WINNIPEG — A teenaged boy has been sentenced to three years for violently attacking a girl in a case that helped push the Manitoba government to stop placing foster children in hotel rooms.
The boy, who can't be identified under the Youth Criminal Justice Act, is to serve two years in secure custody, six months in open custody and six months under supervision in the community.
Court heard he was 15 when he attacked the 16-year-old girl in a Winnipeg parkade on April 1, 2015.
Both teens were in the care of Child and Family Services and had been placed in the same downtown hotel.
After an evening of heavy drinking, they went to the parkade and had consensual sex. But the boy got angry with himself for cheating on his girlfriend and turned on the victim, continuing to beat her even after she lost consciousness.
The girl was taken to hospital in critical condition and her family said at the time that she wasn't expected to survive. Court heard she has suffered permanent brain damage and will never be able to live on her own.
"There was ongoing trauma — psychological and physical — to the victim," and she will suffer the rest of her life, said provincial court Judge Wanda Garreck.
She asked the boy if he had anything to say and he shook his head.

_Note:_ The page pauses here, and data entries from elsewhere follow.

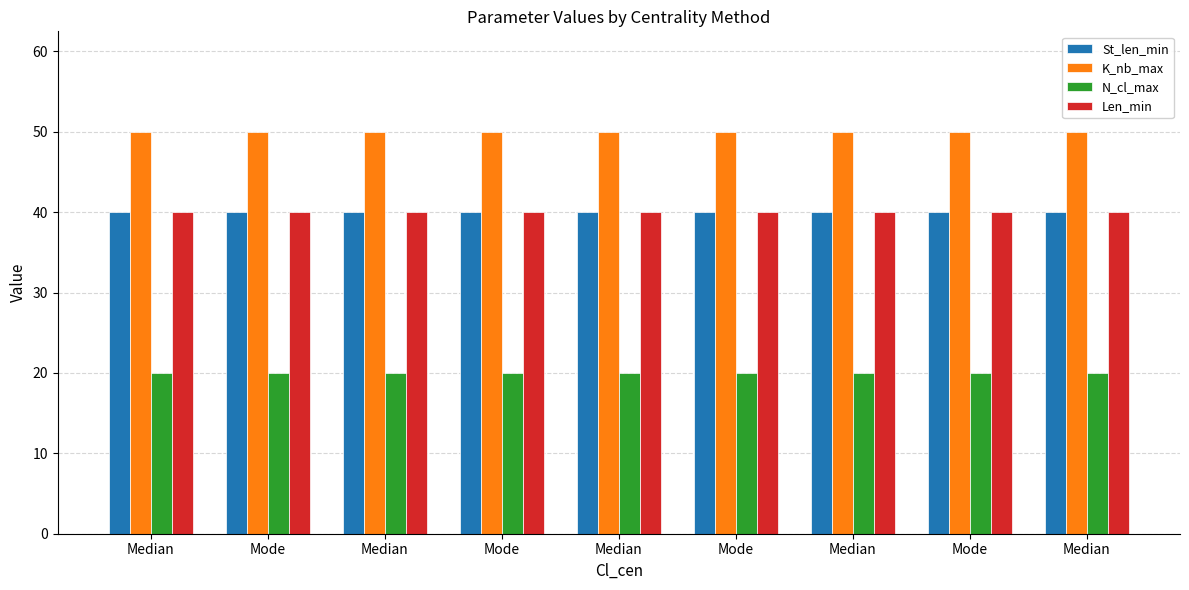

At how many categories does at least one series exceed 28?

9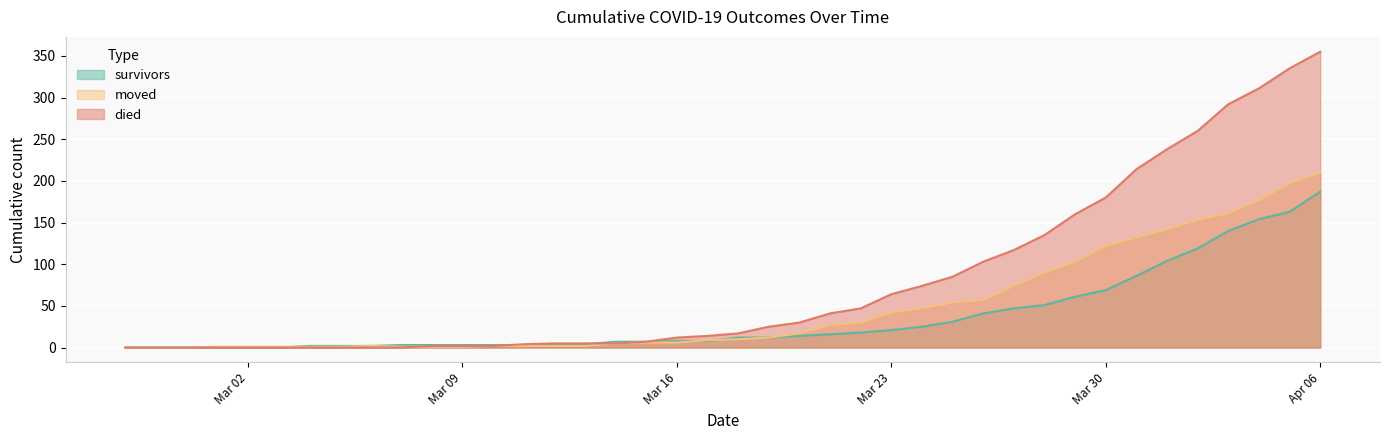

How many data points in died are less than 17?

20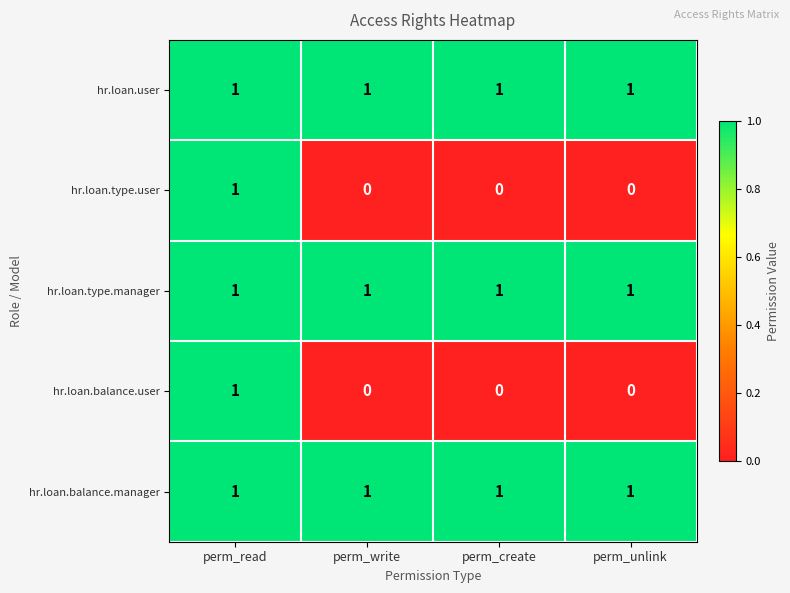

The hr.loan.balance.user series shows 1 at perm_read. True or false?

True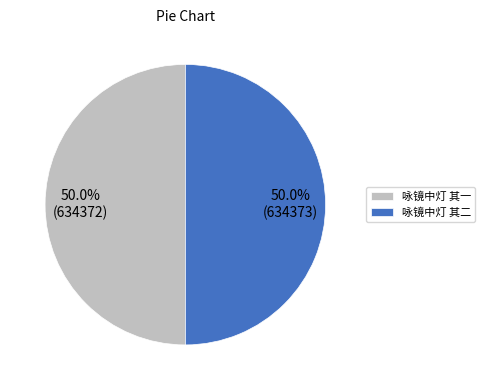

What is the ratio of the value at 咏镜中灯 其二 to the value at 咏镜中灯 其一?

1.0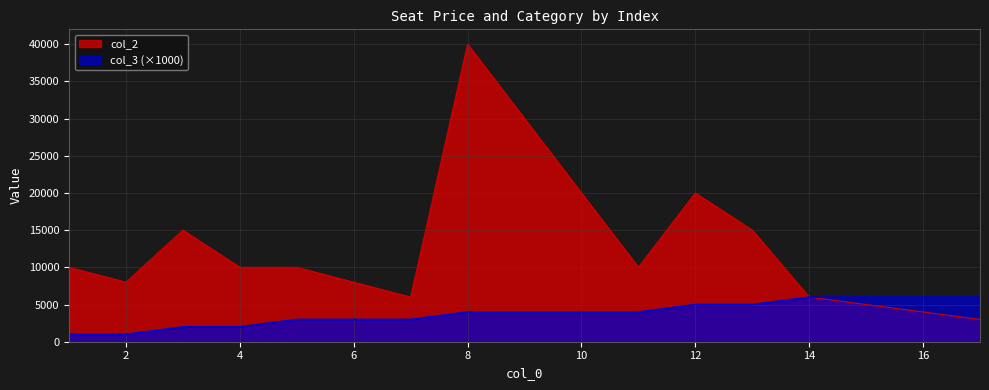

True or false: col_2 and col_3 intersect in this chart.

False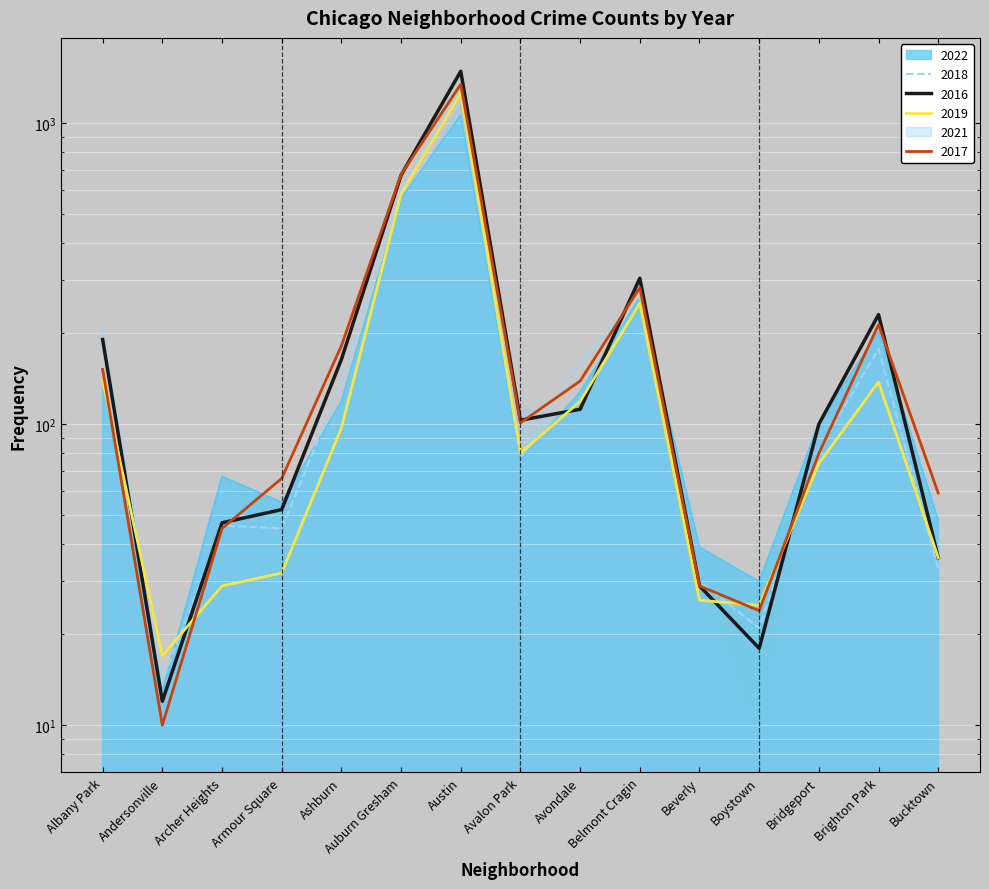

How many values in the 2019 series are below 80?

7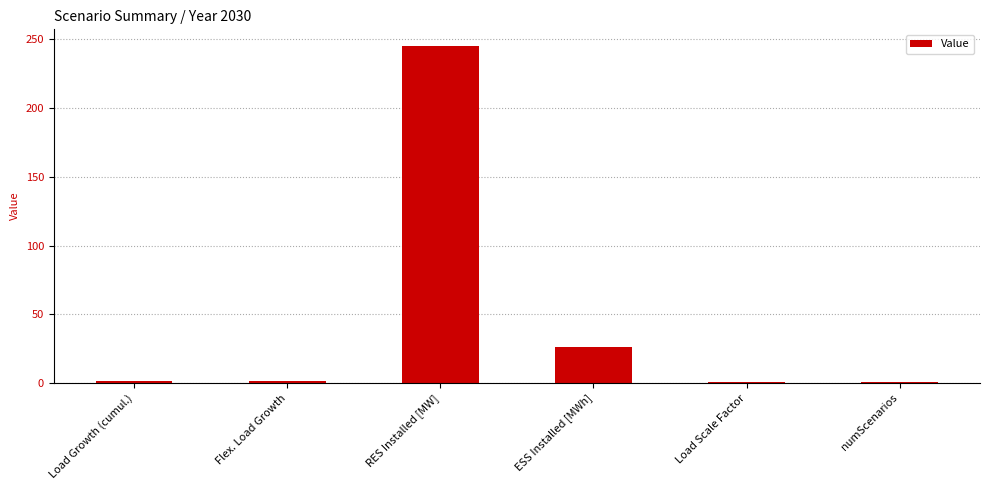

What is the label of the 2nd bar from the right?

Load Scale Factor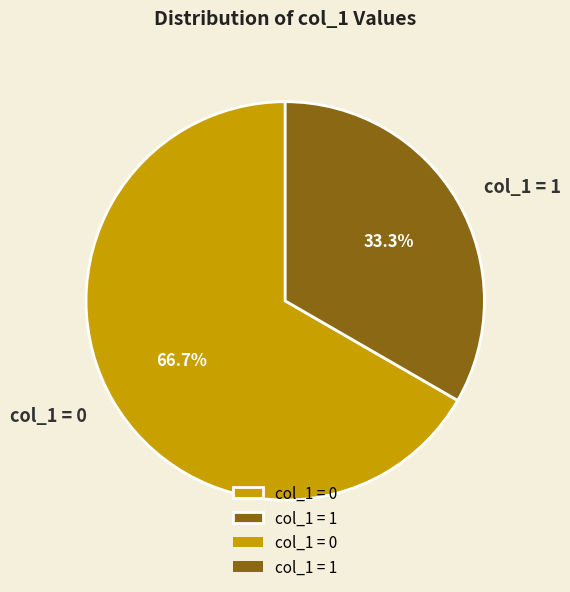

Approximately how many times larger is the value at col_1 = 0 compared to col_1 = 1?

2.0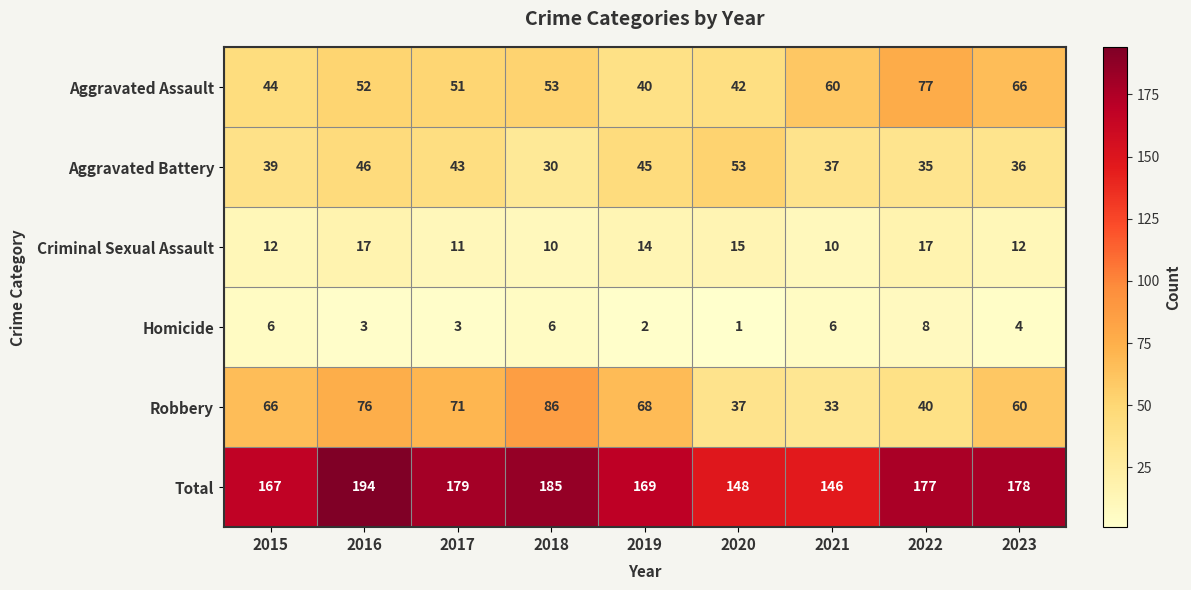

Which series has the widest spread of values?

Robbery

"There was no one who egged you on or encouraged you or anyone that provoked you to commit this offence," Garreck told the youth. "You committed it in a rage against your own circumstances."
The province had been criticized for more than a decade for housing foster children in hotels due to a chronic shortage of foster-care spaces.
The government had already promised to phase out hotel placements when the attack happened. Shortly after, officials set a firm deadline to end the practice by June 1, 2015.
The boy — diagnosed with intellectual disabilities, attachment disorder and a milder form of fetal alcohol syndrome — earlier pleaded guilty to aggravated sexual assault. The Crown had asked that he be sentenced as an adult, but the judge ruled against it.
Garreck agreed with recommendations for a "intensive rehabilitative" sentence that will allow the teen to receive individualized treatment from a psychologist, an occupational therapist and a tutor.
The judge noted that the boy "has done well overall" during his 15 months in custody at the Manitoba Youth Centre, particularly since his medications were changed and he started one-on-one therapy.